Let’s be honest, we all know that the Workforce Development team is doing the best that they can. They are trying to provide career pathways for our young people. They are providing apprenticeship programmes for new employees.

They are facilitating and providing trainee-ship and apprenticeships for locals who want to retool themselves. They also providing local internships to local companies, and external internships to overseas companies. They provide scholarships to our young people and facilitate day release programmes through our Bermuda business partners and the Bermuda College and they provide certification programmes for promising employees. There are also many other positive things that they do to deliver qualified people poised and ready to enter Bermuda’s workforce.

Having said that though, the workforce development team has its challenges.  They cannot deliver the goods, be effective and reduce Bermuda’s youth unemployment challenges by themselves.

They need the support, synergy, and collaboration of the Bermuda College, the National Training Board, the Department of Immigration, a workforce equity team, and industry. They must work together for the benefit of the whole. They all must come together and have skin in the game.  Collaboratively they all must be together, and they all must be on board. They should have regular meetings with all stakeholders at the table.

The immigration department and the Workforce Development department should have systems which speak to each other with live data. Workforce Development could have accessed a live profile of the Department of Immigration’s job market demands.

The Immigration Department should have access to Workforce Development’s live data which show the development and qualifications of those young Bermudians who continue to qualify and graduate from the various training courses, and who are capable of filling jobs presented to our Department of Immigration.

This silo business mentality and infrastructure must stop. It benefits no one.

This silo infrastructure recently presented itself by the newly appointed Minister of Immigration, who was asked in the House of Assembly by the Shadow Minister of Immigration, how many people applied for the 159 Work permits which were declined the Department?

The Minister responded by saying that he did not know the answer, and he gave an undertaking to get that information for the House when he had the answer.

Minister of Education & Workforce Development Diallo Rabain

Quite frankly, I applaud the Minister for his honesty, as the information was not made available to him.  He was placed in this precarious position because he really did not know the number of Bermudians available and capable of doing the job, because the Work Force Development team and the Immigration teams were working in silos.

These two government department systems are not integrated.  They are not feeding each other, and so the outcome was that our employers were not getting their employees to sustain their businesses, and our workforce development graduates were not getting the jobs declined in the community, by the Department of Immigration.

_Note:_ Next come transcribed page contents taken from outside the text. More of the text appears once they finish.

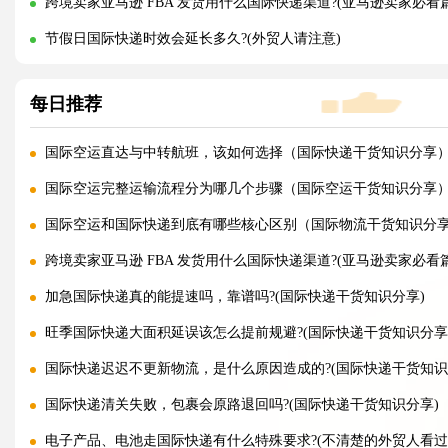
跨境卖家亚马逊 FBA 发货用什么国际快递渠道?(亚马逊卖家必看篇
节假日国际快递时效会延长多久?(外贸人请注意)
每日推荐
国际空运直达与中转航班，该如何选择（国际快递干货知识分享
国际空运完整运输流程分为哪几个步骤（国际空运干货知识分享
国际空运和国际快递到底有哪些核心区别（国际物流干货知识分
跨境卖家亚马逊 FBA 发货用什么国际快递渠道?(亚马逊卖家必看篇
加急国际快递真的能提速吗，靠谱吗?(国际快递干货知识分享)
旺季国际快递大面积延误该怎么提前规避?(国际快递干货知识分享
国际快递迟迟不更新物流，是什么原因造成的?(国际快递干货知识
国际快递清关失败，包裹会原路退回吗?(国际快递干货知识分享)
电子产品、电池走国际快递有什么特殊要求?(不清楚的外贸人看过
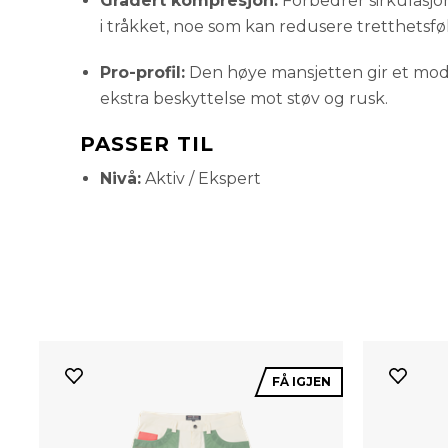
Gradert kompresjon:
Forbedrer sirkulasjon
i tråkket, noe som kan redusere tretthetsføl
Pro-profil:
Den høye mansjetten gir et mo
ekstra beskyttelse mot støv og rusk.
PASSER TIL
Nivå:
Aktiv / Ekspert
FÅ IGJEN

There were no winners because of poor governance and management, poor communications, and a lack of proper collaboration within this Government.

Our young people loose out again.

Creating jobs and hiring young Bermudians must be a priority for this Government. They must begin at home, within the walls of Government.

These Government departments must have the tools to match our workforce graduates, with some of the employment openings that come before Bermuda’s Immigration Board. They must make it happen. They must integrate their information technology systems, so that they are able to effectively share and use data that will be used to support our young people, and their employment endeavors.

This unemployment situation for our young people is grave, and may leave a blemish across their working lives, if there is no priority, or focused intervention by the PLP Government to address the increased challenge of increased youth unemployment.